December 30, 2009
The initial reports suggesting Texas Tech coach Mike Leach's sudden suspension came as a result of his locking a concussed player in "an electrical closet" were so shockingly bizarre that they almost couldn't be true of any coach but Leach, an infamous wildcard whose many quirks in the past have included some pretty creative punishments. The "closet" meme was so pervasive so quickly that Leach's attorney had to take to the local air waves Tuesday night, where he led a Lubbock sports reporter on an impromptu tour of the locales where Leach admits to isolating wide receiver Adam James during a couple practices earlier this month in an effort to put it to bed:
Assuming these are the actual rooms in question, three observations:
1. Mike Leach's attorney is very willing to appear on television in camouflage.
2. Obviously, neither the shed (or "garage," as Liggett insists on calling it) nor the media room looks like a torture chamber or a closet of any variety. Both seem to be comfortable, temperature-controlled rooms well-suited for short-term human existence.
3. That said, whether or not sequestering an injured player in either of those locations technically violates any health or safety standards, it is deeply, deeply weird. The only plausible motivation in either case is to humiliate him to some extent by isolating him from the group, akin to a "time out" in kindergarten. (Especially if James was arbitrarily required to stay on his feet to no particular end, which the Leach camp hasn't denied. On the contrary: they've argued that a doctor signed off on it.) It's clearly a form of retribution against a legitimately injured player who had reportedly been ordered by a team physician to avoid practice and physical activity for up to a week, minimum -- not a cruel punishment, but certainly an unusual one in a case that doesn't seem to call for any punishment at all, especially in light of the barrage of new information about the long-term consequences of concussions.
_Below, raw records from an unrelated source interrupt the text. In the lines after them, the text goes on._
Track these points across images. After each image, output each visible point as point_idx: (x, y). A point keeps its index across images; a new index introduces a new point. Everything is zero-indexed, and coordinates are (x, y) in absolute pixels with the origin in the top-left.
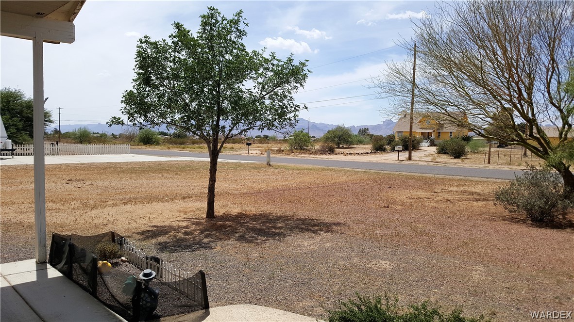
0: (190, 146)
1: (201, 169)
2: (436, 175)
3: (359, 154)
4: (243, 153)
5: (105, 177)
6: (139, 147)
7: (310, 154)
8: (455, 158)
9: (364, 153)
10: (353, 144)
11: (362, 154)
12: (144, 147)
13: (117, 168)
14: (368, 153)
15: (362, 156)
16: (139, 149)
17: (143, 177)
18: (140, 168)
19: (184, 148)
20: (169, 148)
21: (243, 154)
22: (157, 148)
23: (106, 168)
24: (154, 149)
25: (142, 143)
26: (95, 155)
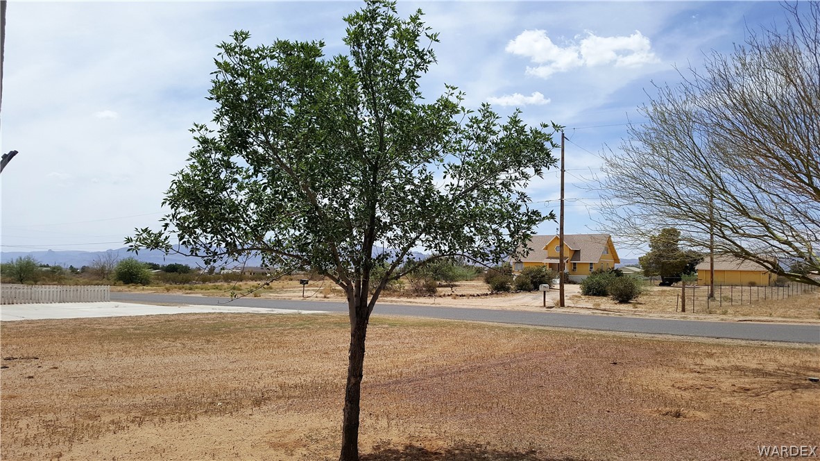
0: (198, 285)
1: (247, 329)
2: (637, 334)
3: (474, 296)
4: (294, 297)
5: (77, 350)
6: (119, 288)
7: (400, 296)
8: (621, 302)
9: (482, 295)
10: (456, 281)
11: (478, 295)
12: (125, 288)
13: (95, 330)
14: (487, 295)
15: (479, 299)
16: (120, 291)
17: (148, 350)
18: (136, 329)
19: (191, 289)
20: (168, 290)
21: (294, 299)
22: (147, 291)
23: (74, 331)
24: (143, 292)
25: (122, 282)
26: (50, 305)
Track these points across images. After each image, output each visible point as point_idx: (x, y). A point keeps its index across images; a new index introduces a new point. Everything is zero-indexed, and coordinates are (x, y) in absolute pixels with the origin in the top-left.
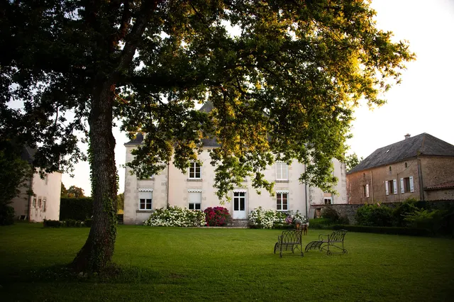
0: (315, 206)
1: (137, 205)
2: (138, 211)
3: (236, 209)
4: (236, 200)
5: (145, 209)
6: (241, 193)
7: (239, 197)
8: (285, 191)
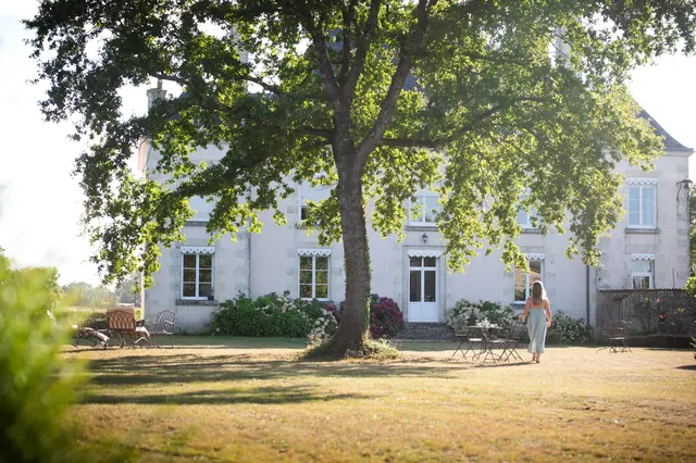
0: (607, 292)
1: (177, 286)
2: (179, 302)
3: (415, 297)
4: (415, 276)
5: (197, 297)
6: (427, 259)
7: (423, 269)
8: (536, 256)
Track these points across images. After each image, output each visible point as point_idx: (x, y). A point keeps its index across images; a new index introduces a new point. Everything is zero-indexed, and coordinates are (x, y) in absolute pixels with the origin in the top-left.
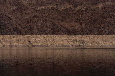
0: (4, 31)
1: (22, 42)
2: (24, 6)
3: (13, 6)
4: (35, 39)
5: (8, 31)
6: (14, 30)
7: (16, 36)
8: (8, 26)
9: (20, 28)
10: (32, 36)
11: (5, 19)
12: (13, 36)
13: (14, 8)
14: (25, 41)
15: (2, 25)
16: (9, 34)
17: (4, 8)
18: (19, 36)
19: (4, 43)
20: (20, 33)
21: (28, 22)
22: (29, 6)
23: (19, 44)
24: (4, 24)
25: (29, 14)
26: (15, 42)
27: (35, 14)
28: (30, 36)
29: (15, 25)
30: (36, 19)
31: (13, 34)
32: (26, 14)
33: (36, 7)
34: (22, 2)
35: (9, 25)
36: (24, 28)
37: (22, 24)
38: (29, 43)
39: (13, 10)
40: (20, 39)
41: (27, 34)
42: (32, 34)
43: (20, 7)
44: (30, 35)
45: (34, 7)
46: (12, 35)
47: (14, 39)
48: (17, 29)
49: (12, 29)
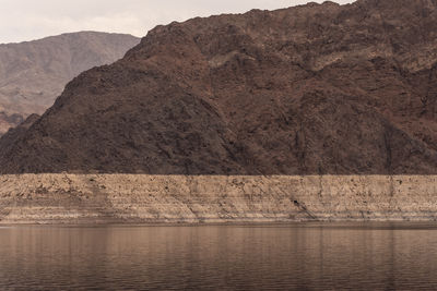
0: (195, 157)
1: (268, 204)
2: (257, 52)
3: (212, 53)
4: (315, 190)
5: (210, 158)
6: (232, 156)
7: (239, 178)
8: (207, 139)
9: (254, 147)
10: (306, 178)
11: (191, 112)
12: (231, 178)
13: (217, 62)
14: (279, 198)
15: (183, 135)
16: (213, 173)
17: (179, 62)
18: (252, 179)
19: (200, 207)
20: (255, 167)
21: (285, 122)
22: (278, 54)
23: (253, 210)
24: (191, 131)
25: (282, 87)
26: (241, 206)
27: (308, 86)
28: (298, 177)
29: (231, 134)
30: (316, 110)
31: (227, 172)
32: (270, 86)
33: (307, 58)
34: (248, 38)
35: (211, 136)
36: (271, 146)
37: (261, 131)
38: (292, 207)
39: (216, 71)
40: (257, 191)
41: (284, 173)
42: (303, 171)
43: (244, 56)
44: (295, 174)
45: (299, 57)
46: (224, 177)
47: (234, 191)
48: (241, 149)
49: (223, 153)
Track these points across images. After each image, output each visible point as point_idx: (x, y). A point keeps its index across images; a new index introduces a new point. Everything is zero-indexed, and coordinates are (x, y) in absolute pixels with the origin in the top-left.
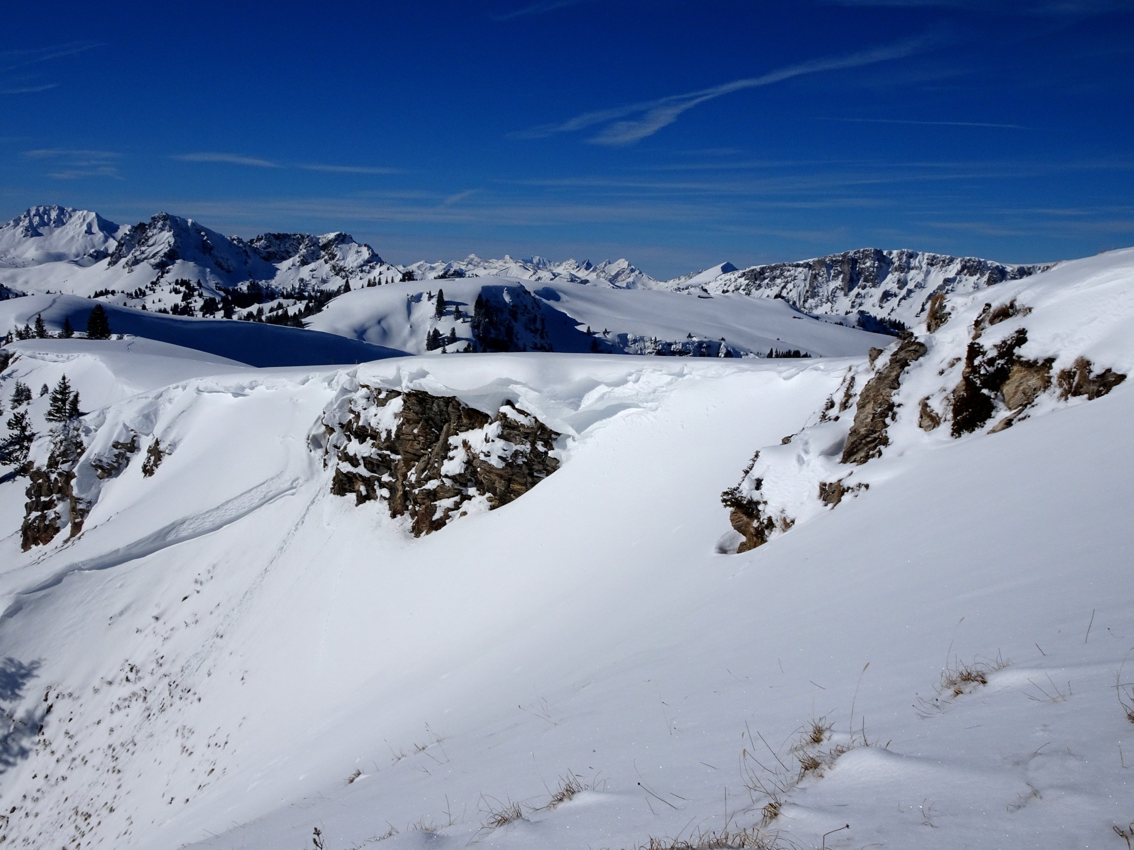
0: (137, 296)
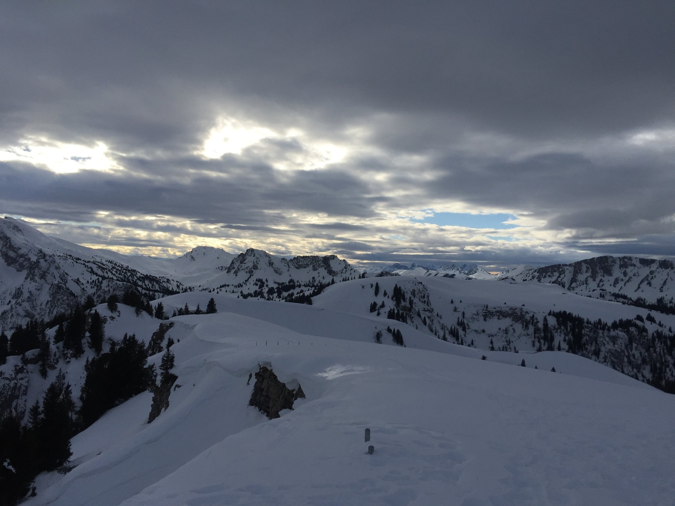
0: (239, 287)
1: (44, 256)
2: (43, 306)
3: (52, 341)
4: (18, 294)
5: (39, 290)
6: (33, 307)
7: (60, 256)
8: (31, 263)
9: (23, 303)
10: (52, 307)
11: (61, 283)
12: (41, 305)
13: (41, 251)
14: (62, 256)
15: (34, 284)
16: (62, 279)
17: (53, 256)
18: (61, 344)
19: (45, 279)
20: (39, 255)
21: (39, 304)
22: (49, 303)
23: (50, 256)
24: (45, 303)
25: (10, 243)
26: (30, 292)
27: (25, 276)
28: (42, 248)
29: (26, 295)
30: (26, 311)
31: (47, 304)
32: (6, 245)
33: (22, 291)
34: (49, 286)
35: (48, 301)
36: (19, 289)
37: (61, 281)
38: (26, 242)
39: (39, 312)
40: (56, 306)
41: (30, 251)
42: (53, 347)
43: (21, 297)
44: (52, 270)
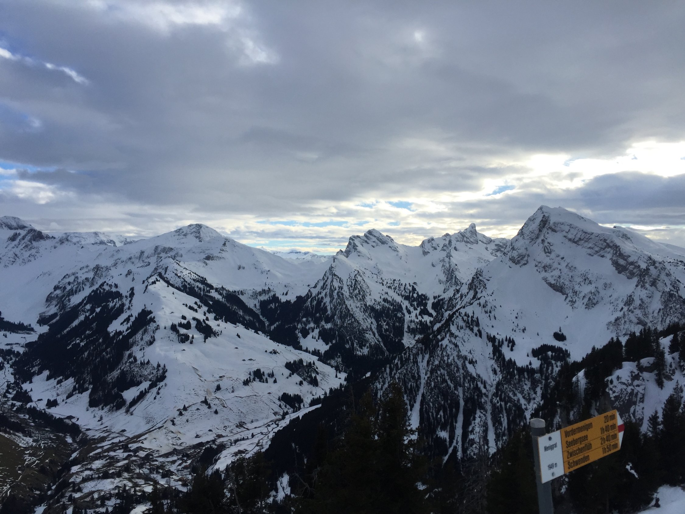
1: (654, 263)
2: (656, 314)
3: (667, 350)
4: (629, 301)
5: (650, 297)
6: (645, 315)
7: (670, 262)
8: (640, 271)
9: (635, 311)
10: (664, 315)
11: (673, 291)
12: (653, 313)
13: (650, 258)
14: (673, 262)
15: (644, 291)
16: (674, 287)
17: (663, 263)
18: (676, 355)
19: (656, 286)
20: (649, 262)
21: (651, 312)
22: (661, 311)
23: (660, 263)
24: (657, 311)
25: (620, 251)
26: (641, 300)
27: (636, 283)
28: (651, 255)
29: (637, 302)
30: (639, 319)
31: (659, 312)
32: (616, 253)
33: (633, 299)
34: (661, 293)
35: (660, 310)
36: (630, 296)
37: (672, 289)
38: (635, 250)
39: (651, 319)
40: (668, 315)
41: (639, 259)
42: (668, 357)
43: (633, 304)
44: (663, 276)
Leach goes to court this morning in an effort to keep his job, at least long enough to coach the team in Saturday's Alamo Bowl and collect the $800,000 "completion bonus" required by his contract if he's still the head coach at the start of the new year; if he loses, he's almost certain to be fired immediately to allow the university to avoid that payout. Either way, I hope someone at least attempts to get a clear answer about what the coach was hoping to accomplish here.